My first instinct was to take the same approach as solving for the golden ratio:
if x = cos(cos(cos......
then x = cos(x)
because it's infinite, it contains itself.
then just rewrite cos(x) in terms of e, and you get about 0.74 like you said.
The proof is interesting, it seems to me, geometrically speaking, that it basically says that if one function f grows slower than a given function g, then there must be an intersection where f = g
Bold guess: because cos(x) is always between 1 and -1, and cos(0)=1, it will get closer and closer to 1. But because cos(1)=0, it will be some point between 0 and 1. When x increases, cos(x) decreases and vice versa. So my guess is that the value is the solution to x=cos(x) which Wolframalpha tells is 0.739
Once you showed cos(x)=x, I realized how obvious that is. Of course if the function converge to anything, x_n=cos(x_n).

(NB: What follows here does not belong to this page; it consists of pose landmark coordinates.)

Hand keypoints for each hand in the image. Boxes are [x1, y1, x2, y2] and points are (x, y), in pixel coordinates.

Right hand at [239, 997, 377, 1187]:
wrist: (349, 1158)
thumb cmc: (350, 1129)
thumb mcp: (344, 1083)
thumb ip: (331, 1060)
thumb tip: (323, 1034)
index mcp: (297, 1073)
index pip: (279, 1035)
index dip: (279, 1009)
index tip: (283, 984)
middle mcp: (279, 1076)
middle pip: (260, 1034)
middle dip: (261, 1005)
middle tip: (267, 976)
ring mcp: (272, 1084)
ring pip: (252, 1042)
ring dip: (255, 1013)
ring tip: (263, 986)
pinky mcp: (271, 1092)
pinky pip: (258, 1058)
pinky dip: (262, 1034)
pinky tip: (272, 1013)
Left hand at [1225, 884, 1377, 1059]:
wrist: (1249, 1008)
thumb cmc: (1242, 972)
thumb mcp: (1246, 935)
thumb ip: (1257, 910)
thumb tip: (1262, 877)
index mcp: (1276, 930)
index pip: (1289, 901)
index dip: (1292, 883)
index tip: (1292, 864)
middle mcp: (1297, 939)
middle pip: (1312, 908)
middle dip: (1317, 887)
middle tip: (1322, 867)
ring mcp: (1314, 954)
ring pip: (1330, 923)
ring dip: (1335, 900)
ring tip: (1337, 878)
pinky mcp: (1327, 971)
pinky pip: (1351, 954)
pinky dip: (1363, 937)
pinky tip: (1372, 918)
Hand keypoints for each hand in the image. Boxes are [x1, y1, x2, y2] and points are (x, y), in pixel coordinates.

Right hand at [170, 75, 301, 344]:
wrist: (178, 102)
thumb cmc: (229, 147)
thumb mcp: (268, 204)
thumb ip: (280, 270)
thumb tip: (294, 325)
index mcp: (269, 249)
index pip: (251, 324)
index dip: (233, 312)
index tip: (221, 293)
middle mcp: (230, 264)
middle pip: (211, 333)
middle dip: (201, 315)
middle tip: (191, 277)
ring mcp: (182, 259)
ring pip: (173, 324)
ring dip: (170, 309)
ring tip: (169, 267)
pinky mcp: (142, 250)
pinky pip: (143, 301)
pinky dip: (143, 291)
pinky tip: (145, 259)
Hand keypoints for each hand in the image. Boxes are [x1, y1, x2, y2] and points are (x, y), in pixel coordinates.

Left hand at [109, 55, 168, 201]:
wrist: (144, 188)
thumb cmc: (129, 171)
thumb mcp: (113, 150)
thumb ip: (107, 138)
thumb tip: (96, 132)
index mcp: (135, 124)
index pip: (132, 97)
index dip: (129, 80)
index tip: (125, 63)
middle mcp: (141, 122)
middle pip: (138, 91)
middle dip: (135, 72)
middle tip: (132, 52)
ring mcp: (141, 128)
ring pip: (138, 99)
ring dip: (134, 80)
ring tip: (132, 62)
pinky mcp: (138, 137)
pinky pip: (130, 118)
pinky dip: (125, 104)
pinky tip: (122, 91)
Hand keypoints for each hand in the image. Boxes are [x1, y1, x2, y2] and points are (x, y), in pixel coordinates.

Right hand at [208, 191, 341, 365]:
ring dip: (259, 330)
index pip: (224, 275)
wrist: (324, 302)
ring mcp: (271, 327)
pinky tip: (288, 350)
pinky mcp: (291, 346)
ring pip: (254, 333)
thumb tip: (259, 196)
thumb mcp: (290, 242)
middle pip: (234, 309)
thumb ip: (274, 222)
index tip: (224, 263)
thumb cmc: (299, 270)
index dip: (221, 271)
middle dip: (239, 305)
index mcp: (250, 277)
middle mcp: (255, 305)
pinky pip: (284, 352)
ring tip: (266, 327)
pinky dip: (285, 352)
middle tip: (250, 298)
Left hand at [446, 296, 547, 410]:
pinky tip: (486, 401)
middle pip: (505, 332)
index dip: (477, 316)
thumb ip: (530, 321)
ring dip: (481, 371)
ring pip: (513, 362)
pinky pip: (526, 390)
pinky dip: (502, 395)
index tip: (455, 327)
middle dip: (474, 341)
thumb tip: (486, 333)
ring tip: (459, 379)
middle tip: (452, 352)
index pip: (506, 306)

i think there's an other preety easier way to find the limit. Let cos(cos(cos(...)))=b. Then cos(b) would also be b, so there comes the conclusion that our limit is the sollution of the equation b=cos(b)
Could we call the point at which cos(x)=x the “cosine functional identity”? That’s a term I just came up with that I think makes sense
Does the fixed point theorem have anything to do with steady state distributions with markov chains? It sounds similar
Maybe not immediately, but there are LOTS of various fixed point theorems and indeed a bunch of them can transfer theorems between discrete and continuous worlds
this plot is called cobweb plot...I have explained this in my paper regarding fixed point iteration while solving finite squarewell problem in QM
There is a nice approximation, x ≈ 2*π/17, and regular 17-gon is classically constructible.
The problem is interesting but I dont think it's what most people think about when you ask them about infinite cosinus. Something more intuitive could be the question what the limes of a*cos(a*cos(... a*cos(x))...) is for different x and a.
From what I can tell there were some funny periodic behaviours for different combinations of x and a.
I think I vaguely remember there also being an unstable fixed point at -0.739 but as it's unstable, entering anything even just slightly off will lead back to +0.739?
Very nice video really enjoyed it! I’m glad that Jerrod Smith referred me to this channel!